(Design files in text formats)
+-------+
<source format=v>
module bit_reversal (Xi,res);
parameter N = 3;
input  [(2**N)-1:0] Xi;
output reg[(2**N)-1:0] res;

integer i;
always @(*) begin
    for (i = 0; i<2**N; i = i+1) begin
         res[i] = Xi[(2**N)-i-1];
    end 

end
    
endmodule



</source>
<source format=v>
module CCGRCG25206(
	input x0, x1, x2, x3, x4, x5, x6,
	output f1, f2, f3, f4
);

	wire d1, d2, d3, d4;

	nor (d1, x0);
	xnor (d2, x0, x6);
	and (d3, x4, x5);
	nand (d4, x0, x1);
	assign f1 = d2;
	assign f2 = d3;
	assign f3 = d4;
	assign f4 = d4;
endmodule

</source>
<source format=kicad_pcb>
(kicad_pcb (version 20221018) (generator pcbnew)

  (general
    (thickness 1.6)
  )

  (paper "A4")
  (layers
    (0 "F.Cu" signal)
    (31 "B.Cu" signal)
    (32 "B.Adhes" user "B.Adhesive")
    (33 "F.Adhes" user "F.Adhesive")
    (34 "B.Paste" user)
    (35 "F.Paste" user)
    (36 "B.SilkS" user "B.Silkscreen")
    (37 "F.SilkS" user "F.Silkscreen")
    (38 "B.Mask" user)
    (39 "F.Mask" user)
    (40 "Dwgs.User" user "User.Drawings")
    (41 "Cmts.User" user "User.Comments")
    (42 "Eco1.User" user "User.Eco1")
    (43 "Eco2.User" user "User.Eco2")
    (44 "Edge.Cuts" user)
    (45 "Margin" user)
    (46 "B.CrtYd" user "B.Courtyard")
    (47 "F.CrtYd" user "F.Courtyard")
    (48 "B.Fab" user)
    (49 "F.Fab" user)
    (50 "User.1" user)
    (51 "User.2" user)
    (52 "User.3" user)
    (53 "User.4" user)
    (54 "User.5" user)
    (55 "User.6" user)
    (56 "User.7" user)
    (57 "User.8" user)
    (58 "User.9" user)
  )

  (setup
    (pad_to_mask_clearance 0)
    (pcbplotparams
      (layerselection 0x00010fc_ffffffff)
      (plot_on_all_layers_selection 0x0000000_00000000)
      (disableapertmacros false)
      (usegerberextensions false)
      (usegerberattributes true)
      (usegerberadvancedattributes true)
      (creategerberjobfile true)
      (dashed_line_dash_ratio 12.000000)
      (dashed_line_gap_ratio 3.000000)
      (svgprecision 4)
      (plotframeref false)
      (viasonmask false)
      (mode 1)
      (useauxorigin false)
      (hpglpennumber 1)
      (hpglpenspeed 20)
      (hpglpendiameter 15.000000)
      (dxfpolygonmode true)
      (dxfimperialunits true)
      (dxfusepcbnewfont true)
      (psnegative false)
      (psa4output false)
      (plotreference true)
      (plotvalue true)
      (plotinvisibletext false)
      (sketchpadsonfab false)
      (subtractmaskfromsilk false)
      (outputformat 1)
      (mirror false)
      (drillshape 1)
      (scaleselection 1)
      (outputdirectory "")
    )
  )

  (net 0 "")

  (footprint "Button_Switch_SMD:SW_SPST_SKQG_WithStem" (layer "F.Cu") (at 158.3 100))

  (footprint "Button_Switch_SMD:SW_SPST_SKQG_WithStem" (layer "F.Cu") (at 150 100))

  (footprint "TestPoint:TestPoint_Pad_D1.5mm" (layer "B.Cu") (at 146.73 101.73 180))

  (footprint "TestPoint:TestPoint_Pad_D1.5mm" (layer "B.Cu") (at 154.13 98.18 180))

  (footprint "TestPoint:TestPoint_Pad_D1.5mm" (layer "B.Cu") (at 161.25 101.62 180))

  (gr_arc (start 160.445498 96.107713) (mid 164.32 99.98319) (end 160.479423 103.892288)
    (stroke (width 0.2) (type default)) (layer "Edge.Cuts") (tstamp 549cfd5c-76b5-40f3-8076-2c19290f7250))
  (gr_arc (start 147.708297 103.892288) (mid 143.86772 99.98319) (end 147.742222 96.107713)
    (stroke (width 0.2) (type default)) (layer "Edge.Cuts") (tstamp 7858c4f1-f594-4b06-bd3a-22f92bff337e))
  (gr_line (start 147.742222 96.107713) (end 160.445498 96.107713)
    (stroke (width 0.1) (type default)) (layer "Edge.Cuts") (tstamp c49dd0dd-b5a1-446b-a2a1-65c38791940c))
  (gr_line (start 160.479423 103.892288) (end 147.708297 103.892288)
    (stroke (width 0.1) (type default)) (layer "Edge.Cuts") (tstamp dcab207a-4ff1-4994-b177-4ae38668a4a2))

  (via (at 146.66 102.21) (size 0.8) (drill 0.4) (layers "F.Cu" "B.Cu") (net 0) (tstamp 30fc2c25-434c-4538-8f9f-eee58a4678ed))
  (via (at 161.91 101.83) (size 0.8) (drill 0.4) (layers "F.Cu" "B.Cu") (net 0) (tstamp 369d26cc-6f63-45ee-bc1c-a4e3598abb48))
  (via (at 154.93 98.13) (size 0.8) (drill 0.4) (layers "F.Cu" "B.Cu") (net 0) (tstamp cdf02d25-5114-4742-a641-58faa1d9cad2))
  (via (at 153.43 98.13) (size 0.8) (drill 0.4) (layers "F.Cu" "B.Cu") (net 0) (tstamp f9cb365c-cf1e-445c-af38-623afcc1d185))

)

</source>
+-------+
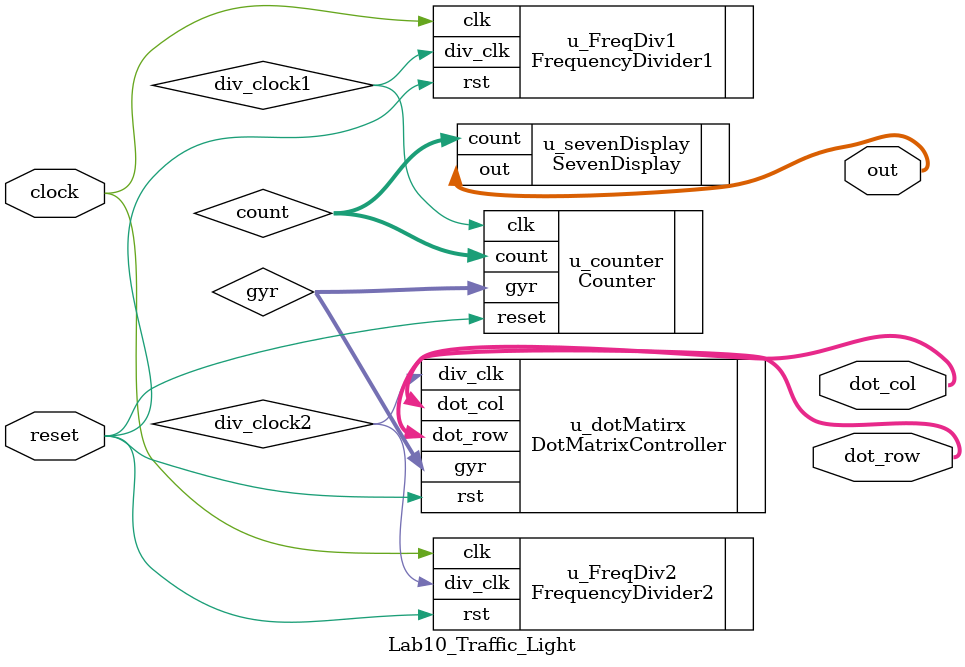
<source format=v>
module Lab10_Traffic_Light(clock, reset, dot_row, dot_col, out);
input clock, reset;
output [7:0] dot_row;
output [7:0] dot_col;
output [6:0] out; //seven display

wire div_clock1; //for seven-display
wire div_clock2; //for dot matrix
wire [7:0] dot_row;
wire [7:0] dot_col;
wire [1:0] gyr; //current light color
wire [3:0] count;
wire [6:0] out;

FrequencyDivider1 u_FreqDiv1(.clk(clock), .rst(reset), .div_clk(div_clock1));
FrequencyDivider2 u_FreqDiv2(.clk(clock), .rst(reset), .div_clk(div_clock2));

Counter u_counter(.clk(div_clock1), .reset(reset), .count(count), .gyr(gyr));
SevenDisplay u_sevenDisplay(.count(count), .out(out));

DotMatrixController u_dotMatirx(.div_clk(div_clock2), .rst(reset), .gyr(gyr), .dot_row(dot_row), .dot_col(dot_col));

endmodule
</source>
+-------+
▸ DIRECTIONS FOR THIS TASK:
Line count for the word "type": work out how many lines of the data above include it, and reply with that number alone.

▸ WRITTEN ANSWER:
4